● WHAT YOU WILL DO:
No pictures should appear in the copy. Reproduce exactly the lines from the one containing "Descargar PDF" through the end of the material below.

● GIVEN RECORDS:
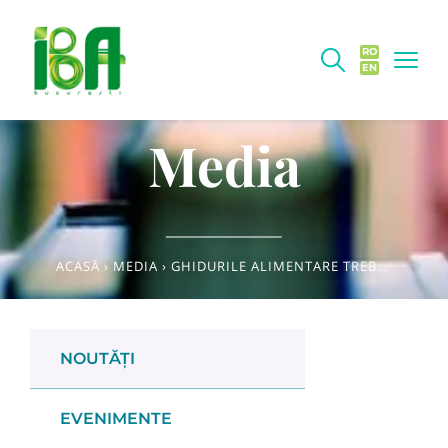
RO
EN
Media
ACASĂ
›
MEDIA
›
GHIDURILE ALIMENTARE TREBUIE REVIZUITE ȚINÂND CONT DE IMPACTUL PRODUCȚIEI ALIMENTARE ASUPRA MEDIULUI
NOUTĂȚI
EVENIMENTE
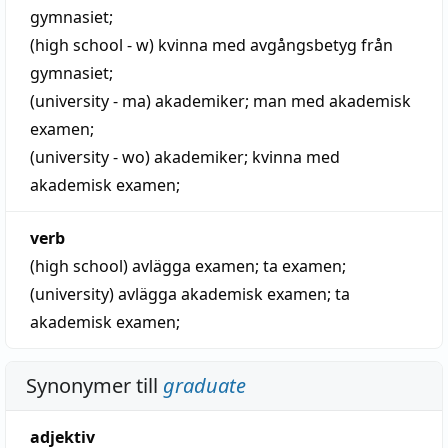
gymnasiet;
(high school - w)
kvinna med avgångsbetyg från
gymnasiet;
(university - ma)
akademiker
; man med akademisk
examen;
(university - wo)
akademiker
; kvinna med
akademisk examen;
verb
(high school)
avlägga examen
; ta examen;
(university)
avlägga akademisk examen; ta
akademisk examen;
Synonymer till
graduate
adjektiv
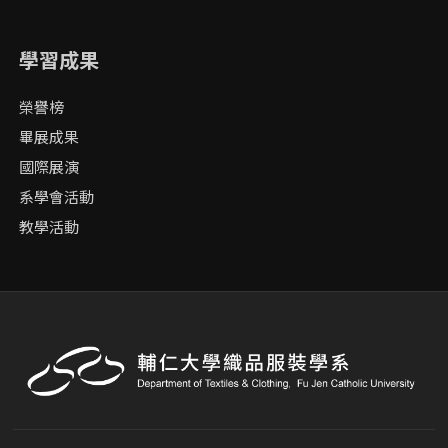
學習成果
榮譽榜
畢展成果
國際展演
系學會活動
教學活動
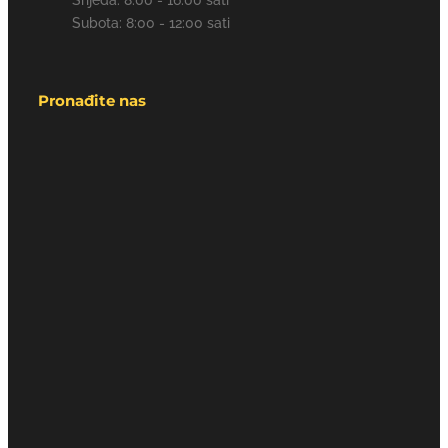
Srijeda: 8:00 - 16:00 sati
Subota: 8:00 - 12:00 sati
Pronađite nas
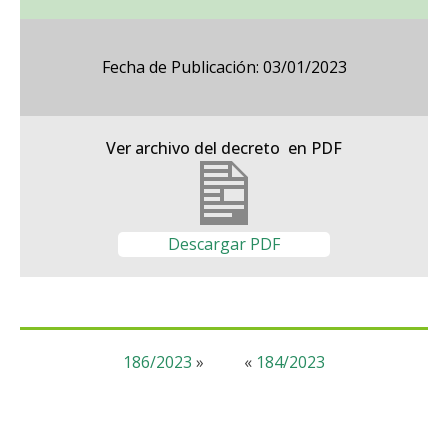
Fecha de Publicación: 03/01/2023
Ver archivo del decreto en PDF
Descargar PDF
186/2023
»
«
184/2023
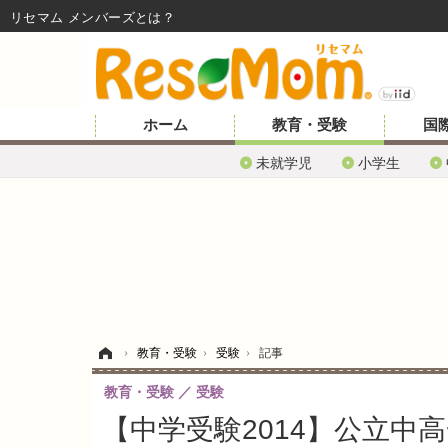
リセマム メンバーズ
ホーム
教育・受験
国
未就学児
小学生
ホーム
›
教育・受験
›
受験
›
記事
教育・受験
受験
【中学受験2014】公立中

● SOLVED EXERCISE:
Descargar PDF
186/2023
»
«
184/2023
リセマム メンバーズ
ホーム
教育・受験
国
未就学児
小学生
ホーム
›
教育・受験
›
受験
›
記事
教育・受験
受験
【中学受験2014】公立中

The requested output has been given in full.